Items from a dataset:
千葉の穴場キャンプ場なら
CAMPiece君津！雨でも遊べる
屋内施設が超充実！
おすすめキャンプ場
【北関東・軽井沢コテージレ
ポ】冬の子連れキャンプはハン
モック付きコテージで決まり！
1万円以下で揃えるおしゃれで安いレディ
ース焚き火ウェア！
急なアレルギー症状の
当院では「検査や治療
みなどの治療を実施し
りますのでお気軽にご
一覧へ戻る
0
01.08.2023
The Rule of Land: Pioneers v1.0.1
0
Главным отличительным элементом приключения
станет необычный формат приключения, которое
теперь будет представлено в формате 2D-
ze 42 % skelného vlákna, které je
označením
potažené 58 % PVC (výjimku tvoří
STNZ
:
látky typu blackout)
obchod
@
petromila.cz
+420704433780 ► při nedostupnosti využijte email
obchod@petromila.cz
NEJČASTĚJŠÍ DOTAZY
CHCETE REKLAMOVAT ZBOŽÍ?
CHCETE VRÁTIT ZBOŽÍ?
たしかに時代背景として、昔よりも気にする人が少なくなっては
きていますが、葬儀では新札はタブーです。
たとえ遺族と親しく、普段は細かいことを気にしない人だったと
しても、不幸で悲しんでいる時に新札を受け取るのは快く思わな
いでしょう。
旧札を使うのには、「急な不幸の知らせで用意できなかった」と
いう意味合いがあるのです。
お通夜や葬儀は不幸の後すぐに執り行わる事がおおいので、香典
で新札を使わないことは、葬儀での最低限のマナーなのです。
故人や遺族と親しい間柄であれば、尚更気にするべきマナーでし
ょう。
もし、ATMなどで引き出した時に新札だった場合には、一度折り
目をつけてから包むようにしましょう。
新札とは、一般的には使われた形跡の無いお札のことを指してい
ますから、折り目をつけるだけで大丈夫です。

◆ **To-do item**: Please reproduce each record precisely as written.

◆ **Answer**:
千葉の穴場キャンプ場なら
CAMPiece君津！雨でも遊べる
屋内施設が超充実！
おすすめキャンプ場
【北関東・軽井沢コテージレ
ポ】冬の子連れキャンプはハン
モック付きコテージで決まり！
1万円以下で揃えるおしゃれで安いレディ
ース焚き火ウェア！
急なアレルギー症状の
当院では「検査や治療
みなどの治療を実施し
りますのでお気軽にご
一覧へ戻る
0
01.08.2023
The Rule of Land: Pioneers v1.0.1
0
Главным отличительным элементом приключения
станет необычный формат приключения, которое
теперь будет представлено в формате 2D-
ze 42 % skelného vlákna, které je
označením
potažené 58 % PVC (výjimku tvoří
STNZ
:
látky typu blackout)
obchod
@
petromila.cz
+420704433780 ► při nedostupnosti využijte email
obchod@petromila.cz
NEJČASTĚJŠÍ DOTAZY
CHCETE REKLAMOVAT ZBOŽÍ?
CHCETE VRÁTIT ZBOŽÍ?
たしかに時代背景として、昔よりも気にする人が少なくなっては
きていますが、葬儀では新札はタブーです。
たとえ遺族と親しく、普段は細かいことを気にしない人だったと
しても、不幸で悲しんでいる時に新札を受け取るのは快く思わな
いでしょう。
旧札を使うのには、「急な不幸の知らせで用意できなかった」と
いう意味合いがあるのです。
お通夜や葬儀は不幸の後すぐに執り行わる事がおおいので、香典
で新札を使わないことは、葬儀での最低限のマナーなのです。
故人や遺族と親しい間柄であれば、尚更気にするべきマナーでし
ょう。
もし、ATMなどで引き出した時に新札だった場合には、一度折り
目をつけてから包むようにしましょう。
新札とは、一般的には使われた形跡の無いお札のことを指してい
ますから、折り目をつけるだけで大丈夫です。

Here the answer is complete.